現身日和【うつせみびより】
この世界にはたくさんの美しいものや面白いものがあることを知るための毎日であれば、それは楽しくて幸せなこと。
名前がよくなくても人気者になれる(こともある) 2005年10月27日(木)
2005年10月28日 (金) | 編集 |

ヘクソカズラの実


OLYMPUS E-10+C-PL, f2.4, 1/30s(絞り優先)


 誰がつけたかヘクソカズラ。
 カタカナで書くとさほどでもないけど漢字で書くと容赦がない。
 屁糞葛。
 目くそ鼻くそ、みたい。
 そりゃないぜと花も嘆いているかもしれない。
 けど、この名前で得してるところもある。同情票が集まって、意外よく知られた花となっているのだ。変わった名前やよくない名前がかえってその人を人気者にすることがあるように。
 速水もこみちみたいに。
 幸田シャーミンみたいに。
 山本スーザン久美子みたいに。
 もしこの花の名前が伊藤博さんみたいな名前だったら、マイナーな雑草として今ほど知られずにいただろう。

 小さな筒型の白い花はあまり目立たない。夏頃、フェンスに絡まったり、溝の中でへばりつくようにして咲いている。やっかいな雑草として引っこ抜かれてしまうことも多い。
 でも生き延びて秋になると、この写真のように黄褐色の実をつける。始めは緑色だったものが、だんだん黄色くなり、更に葉っぱが落ちるともっと黄色が濃くなる。よく言えばこがね色とも言える。

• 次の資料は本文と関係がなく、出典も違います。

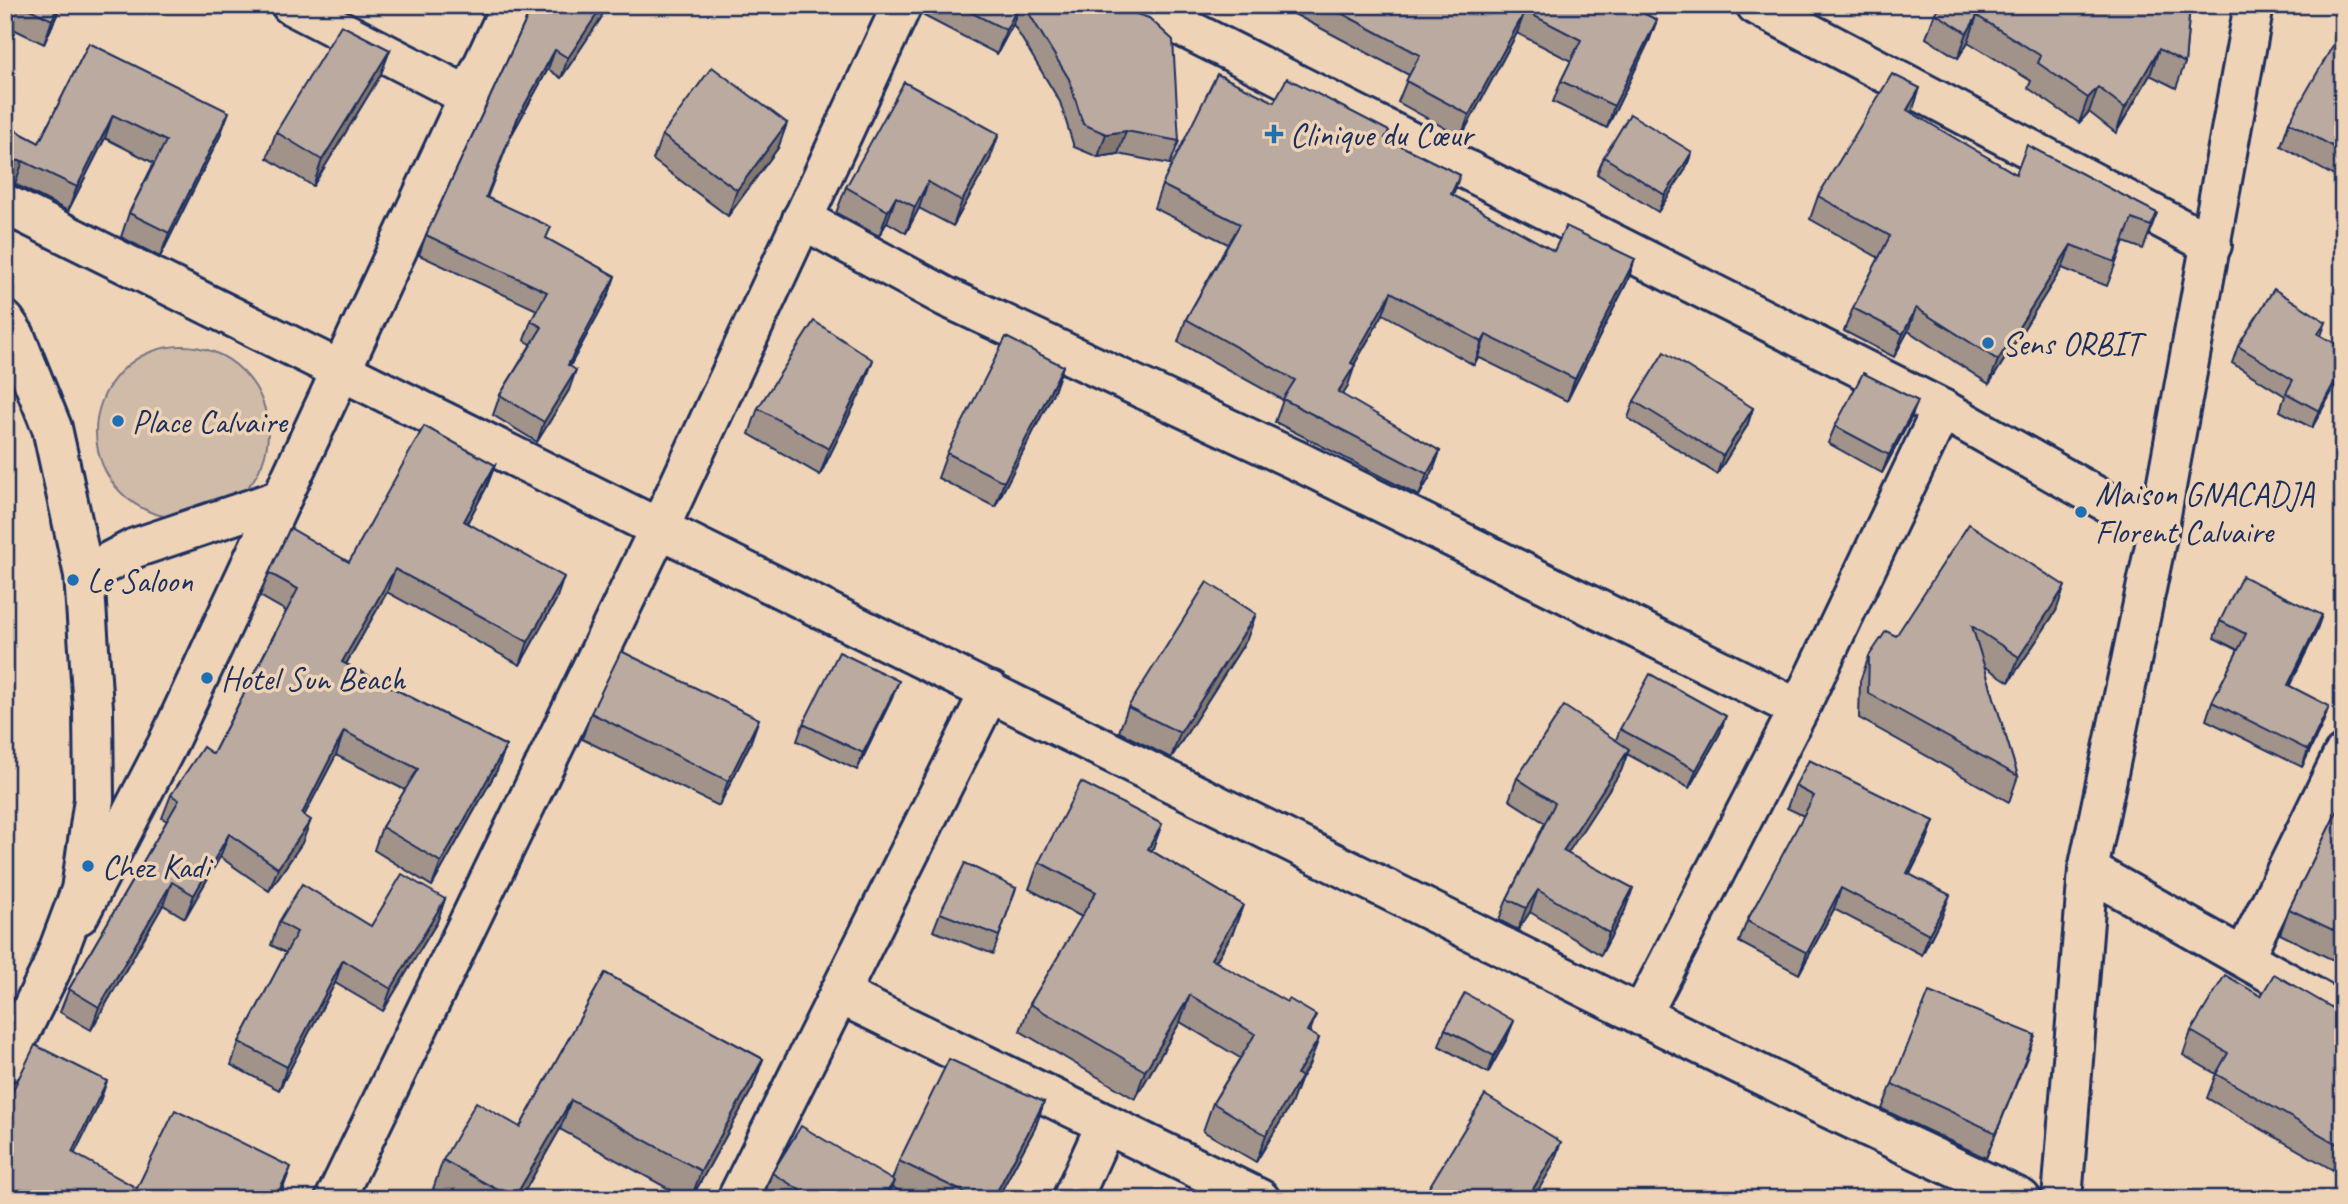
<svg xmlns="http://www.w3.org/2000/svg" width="2348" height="1204" font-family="Caveat,sans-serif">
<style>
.green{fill:#d0bba9;stroke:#767584;stroke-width:2}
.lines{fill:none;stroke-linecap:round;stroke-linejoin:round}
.minor-casing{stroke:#1b2f5e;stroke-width:44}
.major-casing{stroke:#1b2f5e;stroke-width:44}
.minor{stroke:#efd3b6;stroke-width:38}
.major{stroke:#efd3b6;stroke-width:38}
.wall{fill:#a1928a;stroke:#1b2f5e;stroke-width:2}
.shaded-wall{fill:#837770;stroke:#1b2f5e;stroke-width:2}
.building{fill:#bbaaa0;stroke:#1b2f5e;stroke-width:2}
.poi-dot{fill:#1f6fb2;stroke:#efd3b6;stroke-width:2.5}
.labels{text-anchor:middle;stroke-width:7;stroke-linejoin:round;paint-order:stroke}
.poi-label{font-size:33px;fill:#1b2f5e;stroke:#efd3b6;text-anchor:start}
</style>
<rect width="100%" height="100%" fill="#efd3b6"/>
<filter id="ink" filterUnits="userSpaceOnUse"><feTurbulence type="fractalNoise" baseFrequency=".0143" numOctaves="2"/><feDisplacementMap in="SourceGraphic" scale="14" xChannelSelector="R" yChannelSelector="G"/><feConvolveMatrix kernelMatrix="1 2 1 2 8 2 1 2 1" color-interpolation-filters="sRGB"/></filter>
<g filter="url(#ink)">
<!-- green -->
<circle class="green" cx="182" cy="432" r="86"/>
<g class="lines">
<defs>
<g id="minor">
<polyline points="291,5 470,97"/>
<polyline points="1139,5 1942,409 2158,531"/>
<polyline points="1756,5 2212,245"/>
<polyline points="5,204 1820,1104 2021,1199"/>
<polyline points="802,219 946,297 1300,462 1799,709"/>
<polyline points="84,575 135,548 281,499"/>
<polyline points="2088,870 2343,1014"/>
<polyline points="79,915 167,745 511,5"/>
<polyline points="2244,957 2343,755"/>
<polyline points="839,994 1260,1199"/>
<polyline points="1641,1016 1799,709 1942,409"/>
<polyline points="335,1199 659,529 902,5"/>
<polyline points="737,1199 990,691"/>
<polyline points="1072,1199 1106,1124"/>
<polyline points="2062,1199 2088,870 2158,531 2254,5"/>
</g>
<polyline id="major" points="5,321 15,336 52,428 84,575 93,708 94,799 81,890 51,970 5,1063"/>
</defs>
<!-- minor casing -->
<use href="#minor" class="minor-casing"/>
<!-- major casing -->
<use href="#major" class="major-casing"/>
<!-- minor -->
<use href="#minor" class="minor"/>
<!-- major -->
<use href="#major" class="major"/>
</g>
<!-- wall -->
<g class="wall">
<polygon points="5,5 61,5 56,17 44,44 5,25"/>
<polygon points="819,5 839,5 835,13"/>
<polygon points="928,5 1108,5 1179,141 1170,164 1118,154 1098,157 1074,147 1060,102 1013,24 997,54 924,16"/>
<polygon points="1270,5 1627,5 1657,20 1649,41 1607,128 1553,102 1561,81 1571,61 1517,33 1461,137 1398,102 1409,75 1281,7 1280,10"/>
<polygon points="2190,5 2185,63 2176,88 2150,75 2116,133 2089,112 2079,123 2028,88 2031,81 1968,42 1958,58 1926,38 1935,13"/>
<polygon points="532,7 601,18 561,78 548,69 511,136 487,198 547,239 615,276 608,296 570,366 569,390 537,442 493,415 500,395 531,344 524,340 531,321 537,310 419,255 426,235"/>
<polygon points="89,43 220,136 160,257 121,237 129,213 154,163 105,138 68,211 15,184 5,184 5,125 39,143"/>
<polygon points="2343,43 2343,181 2281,146 2289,122"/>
<polygon points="390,50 380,76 313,186 267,158 276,132"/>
<polygon points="1274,102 1386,139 1460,175 1453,195 1554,251 1635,259 1627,282 1567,401 1478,357 1474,365 1383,314 1354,365 1347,388 1342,395 1440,451 1432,473 1419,496 1275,422 1283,400 1178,342 1186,319 1228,244 1154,208 1162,185"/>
<polygon points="1911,113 2016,174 2157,213 2143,249 2124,242 2107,286 2062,268 1989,384 1908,331 1894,357 1844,331 1853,308 1879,258 1810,219 1818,196"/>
<polygon points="787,123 778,148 728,216 653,160 662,135"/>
<polygon points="1692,152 1685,170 1658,212 1597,174 1604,157"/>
<polygon points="990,159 953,226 919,208 906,233 887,222 879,236 836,213 846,187"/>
<polygon points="2326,322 2321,336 2343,348 2312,428 2280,411 2285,396 2232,363 2238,346"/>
<polygon points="1063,366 1054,391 995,507 938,478 947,453"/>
<polygon points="864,385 820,475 749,434 758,408"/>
<polygon points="1634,401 1753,408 1747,426 1717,474 1628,418"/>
<polygon points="1911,418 1882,473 1828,443 1835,426"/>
<polygon points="495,465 486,488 467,523 556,600 520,665 387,592 346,664 506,746 497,770 432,886 374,850 382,827 405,790 336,755 304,815 302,843 269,891 220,857 185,918 163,905 91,1030 60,1012 69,989 167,821 162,818 171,795 213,754 286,611 260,596 269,573 349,562"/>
<polygon points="2056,611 2009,682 1984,666 2018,776 2009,802 1859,718 1860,681 1869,656 1896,636"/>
<polygon points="2220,621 2316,632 2289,686 2323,723 2302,767 2206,720 2212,702 2238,650 2214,638"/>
<polygon points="1247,639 1171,758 1119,732 1128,707"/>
<polygon points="892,698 857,770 797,741 803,724"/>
<polygon points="591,713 750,744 719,806 582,739"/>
<polygon points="1620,729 1720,733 1689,788 1627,754 1621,771 1567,853 1625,910 1601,955 1530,912 1518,930 1499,920 1507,899 1545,823 1509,800 1517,778 1616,740"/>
<polygon points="1795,786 1934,821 1926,842 1910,874 1942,916 1922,955 1834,909 1799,974 1739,942 1747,921 1804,816 1787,808"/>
<polygon points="2343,799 2343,965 2280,934 2289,909"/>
<polygon points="1152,851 1243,905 1233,932 1216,961 1310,1033 1319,1038 1309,1065 1300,1080 1291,1104 1256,1162 1203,1131 1213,1103 1240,1058 1180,1022 1135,1099 1020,1031 1030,1004 1082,917 1029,889 1039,862"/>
<polygon points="1016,888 993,954 933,931 940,913"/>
<polygon points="445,899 437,922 383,1011 335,983 279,1090 231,1065 239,1042 286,953 271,945 279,922 371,926"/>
<polygon points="605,973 763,1059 752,1089 691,1199 687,1199 560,1129 520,1199 450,1199 433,1189 443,1160 520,1127"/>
<polygon points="2261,996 2343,1014 2343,1154 2333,1170 2207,1098 2216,1074 2183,1055 2191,1031"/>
<polygon points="1445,1029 1507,1038 1488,1073 1439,1046"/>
<polygon points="2035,1035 1986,1158 1882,1109 1892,1084"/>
<polygon points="1044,1102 1035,1128 997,1199 916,1199 892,1187 887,1199 780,1199 766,1190 772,1173 892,1180 899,1161"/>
</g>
<!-- shaded-wall -->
<g class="shaded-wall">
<polygon points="59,5 61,5 56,17 44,44 52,20"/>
<polygon points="603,5 605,5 601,18 561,78 568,58"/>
<polygon points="1019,5 1013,24 997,54 1006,30"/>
<polygon points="1525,11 1517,33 1461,137 1469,115"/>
<polygon points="1977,16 1968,42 1958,58 1967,33"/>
<polygon points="1657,20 1649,41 1607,128 1614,106"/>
<polygon points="2159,49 2150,75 2116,133 2125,108"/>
<polygon points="390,50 380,76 313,186 322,160"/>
<polygon points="555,50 548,69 511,136 518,117"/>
<polygon points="2098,87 2089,112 2079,123 2088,98"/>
<polygon points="1920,88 1912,112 1899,134 1907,110"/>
<polygon points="229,112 220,136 160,257 169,233"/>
<polygon points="113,115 105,138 68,211 77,187"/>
<polygon points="787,123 778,148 728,216 737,190"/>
<polygon points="1126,131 1118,154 1098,157 1106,134"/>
<polygon points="999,134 990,159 953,226 962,201"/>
<polygon points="1692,152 1685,170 1658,212 1665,195"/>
<polygon points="6,160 23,161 15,184 5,184"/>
<polygon points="928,182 919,208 906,233 915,207"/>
<polygon points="896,197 887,222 879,236 888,211"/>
<polygon points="2071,245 2062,268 1989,384 1998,360"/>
<polygon points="1635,259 1627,282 1567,401 1575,379"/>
<polygon points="615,276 608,296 560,384 568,365"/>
<polygon points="1391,292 1383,314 1344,382 1355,365 1347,388 1330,415 1351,363"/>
<polygon points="1916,308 1908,331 1894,357 1903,334"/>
<polygon points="1486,335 1478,357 1474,365 1482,342"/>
<polygon points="873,360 864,385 820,475 829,449"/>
<polygon points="1063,366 1054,391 995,507 1004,482"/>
<polygon points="2343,366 2343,372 2312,428 2319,411"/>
<polygon points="576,370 569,390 537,442 544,422"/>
<polygon points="1918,401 1911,418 1882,473 1889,455"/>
<polygon points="1753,408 1747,426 1717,474 1723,456"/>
<polygon points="1440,451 1432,473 1419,496 1427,474"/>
<polygon points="495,465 486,488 455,545 464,521"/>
<polygon points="395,569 387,592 334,685 342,662"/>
<polygon points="564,577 556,600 520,665 528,642"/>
<polygon points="2065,586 2056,611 2009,682 2019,657"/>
<polygon points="1256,614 1247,639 1171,758 1180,733"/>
<polygon points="2322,615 2316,632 2281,703 2288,685"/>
<polygon points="899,681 892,698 857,770 863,753"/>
<polygon points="2329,706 2323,723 2302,767 2308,750"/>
<polygon points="1726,716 1720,733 1689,788 1696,770"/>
<polygon points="759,719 750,744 719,806 728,781"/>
<polygon points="344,731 336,755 293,837 302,814"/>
<polygon points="506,746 497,770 432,886 441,862"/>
<polygon points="1629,749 1621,771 1555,873 1563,851"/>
<polygon points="311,820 302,843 269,891 278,868"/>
<polygon points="1934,821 1926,842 1899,894 1907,873"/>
<polygon points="1162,824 1152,851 1148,849"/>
<polygon points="229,834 220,857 185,918 194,895"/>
<polygon points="172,882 163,905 91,1030 99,1007"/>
<polygon points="1633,888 1625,910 1601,955 1609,933"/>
<polygon points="1841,888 1834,909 1799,974 1807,953"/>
<polygon points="1538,890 1530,912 1518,930 1526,908"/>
<polygon points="1950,895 1942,916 1922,955 1929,934"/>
<polygon points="445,899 437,922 383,1011 391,989"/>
<polygon points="1243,905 1233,932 1201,986 1211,959"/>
<polygon points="343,960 335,983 279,1090 287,1067"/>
<polygon points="1190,995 1180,1022 1135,1099 1145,1071"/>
<polygon points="1316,1015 1306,1043 1307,1031"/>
<polygon points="1514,1021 1507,1038 1488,1073 1494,1056"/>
<polygon points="2035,1035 2026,1060 1986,1158 1996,1133"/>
<polygon points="1319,1038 1309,1065 1300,1080 1291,1104 1256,1162 1266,1135 1297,1074"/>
<polygon points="763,1059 752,1089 691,1199 701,1171"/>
<polygon points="107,1081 99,1104 64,1175 72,1152"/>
<polygon points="571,1100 560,1129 520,1199 514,1199"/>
<polygon points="1044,1102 1035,1128 997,1199 993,1199"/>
<polygon points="1561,1142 1552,1167 1533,1199 1527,1199"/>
<polygon points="2343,1145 2343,1154 2333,1170 2342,1147"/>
<polygon points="291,1167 282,1191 278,1199 275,1199"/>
<polygon points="894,1181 887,1199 883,1199"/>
</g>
<!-- building -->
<g class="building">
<polygon points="21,5 59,5 52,20"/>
<polygon points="533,5 603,5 568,58 555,50 518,117 486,197 551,227 546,238 615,276 568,365 576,370 544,422 500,395 542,327 531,321 547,292 426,235"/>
<polygon points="956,5 1019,5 1006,30"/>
<polygon points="1024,5 1108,5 1149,18 1173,40 1179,141 1126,131 1106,134 1083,124 1069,79"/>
<polygon points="1326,5 1627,5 1657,20 1614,106 1561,81 1581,40 1525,11 1469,115 1406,81 1420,55"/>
<polygon points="1940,5 2190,5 2185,63 2159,49 2125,108 2098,87 2088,98 2038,63 2041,56 1977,16 1967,33 1935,13"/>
<polygon points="341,25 390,50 322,160 276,132"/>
<polygon points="2336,40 2343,43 2343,152 2289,122"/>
<polygon points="89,43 229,112 169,233 129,213 166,141 113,115 77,187 23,161 5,160 5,125 39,143"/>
<polygon points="712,67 787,123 737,190 662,135"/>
<polygon points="1217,74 1274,102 1287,78 1389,131 1385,138 1460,175 1451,194 1554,251 1566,226 1635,259 1575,379 1486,335 1482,342 1391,292 1351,363 1355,365 1338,392 1440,451 1427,474 1283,399 1295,380 1186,319 1240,224 1162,185"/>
<polygon points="1892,74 1920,88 1907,110 2016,174 2027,145 2157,213 2151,226 2132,219 2115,262 2071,245 1998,360 1916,308 1903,334 1853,308 1890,236 1818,196"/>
<polygon points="904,82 999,134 962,201 928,182 915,207 896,197 888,211 846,187"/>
<polygon points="1630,114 1692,152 1665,195 1604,157"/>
<polygon points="2274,289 2326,322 2318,334 2343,348 2343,366 2319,411 2286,393 2293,380 2238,346"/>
<polygon points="814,321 873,360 829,449 758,408"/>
<polygon points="1006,337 1063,366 1004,482 947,453"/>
<polygon points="1664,352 1753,408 1723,456 1634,401"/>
<polygon points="1863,373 1918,401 1889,455 1835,426"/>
<polygon points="424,426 495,465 464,521 564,577 528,642 395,569 342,662 506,746 441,862 382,827 418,769 344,731 302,814 311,820 278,868 229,834 194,895 172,882 99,1007 69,989 179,800 171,795 203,747 213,754 298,589 269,573 290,528 349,562"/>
<polygon points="1969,524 2065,586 2019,657 1972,626 2018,776 1868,693 1869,656 1886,631 1896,636"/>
<polygon points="2242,576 2322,615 2288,685 2329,706 2308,750 2212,702 2246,634 2220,621"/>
<polygon points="1207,582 1256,614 1180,733 1128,707"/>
<polygon points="621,651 759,719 728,781 591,713"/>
<polygon points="839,652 899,681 863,753 803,724"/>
<polygon points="1650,674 1726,716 1696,770 1620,729"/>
<polygon points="1564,706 1629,749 1563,851 1633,888 1609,933 1538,890 1526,908 1507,899 1555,803 1517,778"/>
<polygon points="1809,760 1934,821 1907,873 1950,895 1929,934 1841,888 1807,953 1747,921 1814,796 1795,786"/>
<polygon points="1081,782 1162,824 1148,849 1243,905 1211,959 1287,1002 1289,999 1316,1015 1307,1031 1319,1038 1297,1074 1301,1077 1266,1135 1213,1103 1255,1034 1190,995 1145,1071 1030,1004 1096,892 1039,862"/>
<polygon points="2343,799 2343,935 2289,909"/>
<polygon points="965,863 1016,888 999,936 940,913"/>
<polygon points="402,874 445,899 391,989 343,960 287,1067 239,1042 297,932 279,922 302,884 371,926"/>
<polygon points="605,973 763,1059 701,1171 571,1100 514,1199 443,1160 476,1102 520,1127"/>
<polygon points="2274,974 2343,1014 2343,1145 2342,1147 2216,1074 2228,1053 2191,1031 2225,975 2261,996"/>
<polygon points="1929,992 2035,1035 1996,1133 1892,1084"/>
<polygon points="1465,993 1514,1021 1494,1056 1445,1029"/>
<polygon points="35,1045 107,1081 72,1152 137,1188 175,1110 291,1167 275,1199 5,1199 5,1106"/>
<polygon points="949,1059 1044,1102 993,1199 978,1199 899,1161"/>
<polygon points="1485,1095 1561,1142 1527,1199 1422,1199"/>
<polygon points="801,1126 894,1181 883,1199 815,1199 772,1173"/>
</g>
</g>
<!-- markers -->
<g class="poi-dot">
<path d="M1270.5 123.5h7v7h7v7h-7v7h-7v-7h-7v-7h7z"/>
<circle cx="1988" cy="343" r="7"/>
<circle cx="118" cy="421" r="7"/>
<circle cx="2081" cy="512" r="7"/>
<circle cx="73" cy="580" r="7"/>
<circle cx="207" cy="678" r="7"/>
<circle cx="88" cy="866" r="7"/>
</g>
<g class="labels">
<!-- poi labels -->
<g class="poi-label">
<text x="1290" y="146">Clinique du Cœur</text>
<text x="2002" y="355">Sens ORBIT</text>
<text x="132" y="433">Place Calvaire</text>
<text x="2095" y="505">Maison GNACADJA<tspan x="2095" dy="38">Florent Calvaire</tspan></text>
<text x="87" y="592">Le Saloon</text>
<text x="221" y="690">Hotel Sun Beach</text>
<text x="102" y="878">Chez Kadi</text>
</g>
</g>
<!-- margin -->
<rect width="2348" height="1204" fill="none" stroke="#efd3b6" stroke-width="28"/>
<rect x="14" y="14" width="2320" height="1176" fill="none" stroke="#1b2f5e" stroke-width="2.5" filter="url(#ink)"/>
</svg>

 名前の由来は、花や茎や葉っぱをつぶすと嫌な匂いがするところからつけられたそうだ。それにしてももう少し遠慮がちにつけてあげようよと思う。よっぽどこいつのせいでひどい目にあったりしたのだろうか。
 実は変な匂いではないそうだ。ヒヨドリやツグミなんかも好んで食べるらしい。

 見えるところでも見えないところでも、秋は確実に深まっていっている。野草に興味を持つようになってから、季節の移り変わりに敏感になった。先週まで咲いていた花が週明けに枯れているのを見たりすると、季節の目盛りがひとつ動いたなと思う。
 街中で見かける花もめっきり少なくなった。最近ちょっと森に行ってないけど、森林の野草は今どうなってるんだろう。木にはたくさんの実がなってるんだろうか。野に咲く花はいよいよ終わりが近づいた。

 この季節はやっぱり、どうしたって少しもの悲しい気分になる。
 けれど、寒い季節にもそのときにしかない楽しみがあるわけで、そっちの方を向いていこうと思う。
 砂漠の真ん中でレンタカーが故障して動けなくなり、「あなたどうするのよ!」と奥さんに怒鳴られた村上春樹は言った。
「ねえ、ものごとの良い面を見ようよ」と。
 私もホント、そう思う。凍える冬には太陽の日差しが暖かい。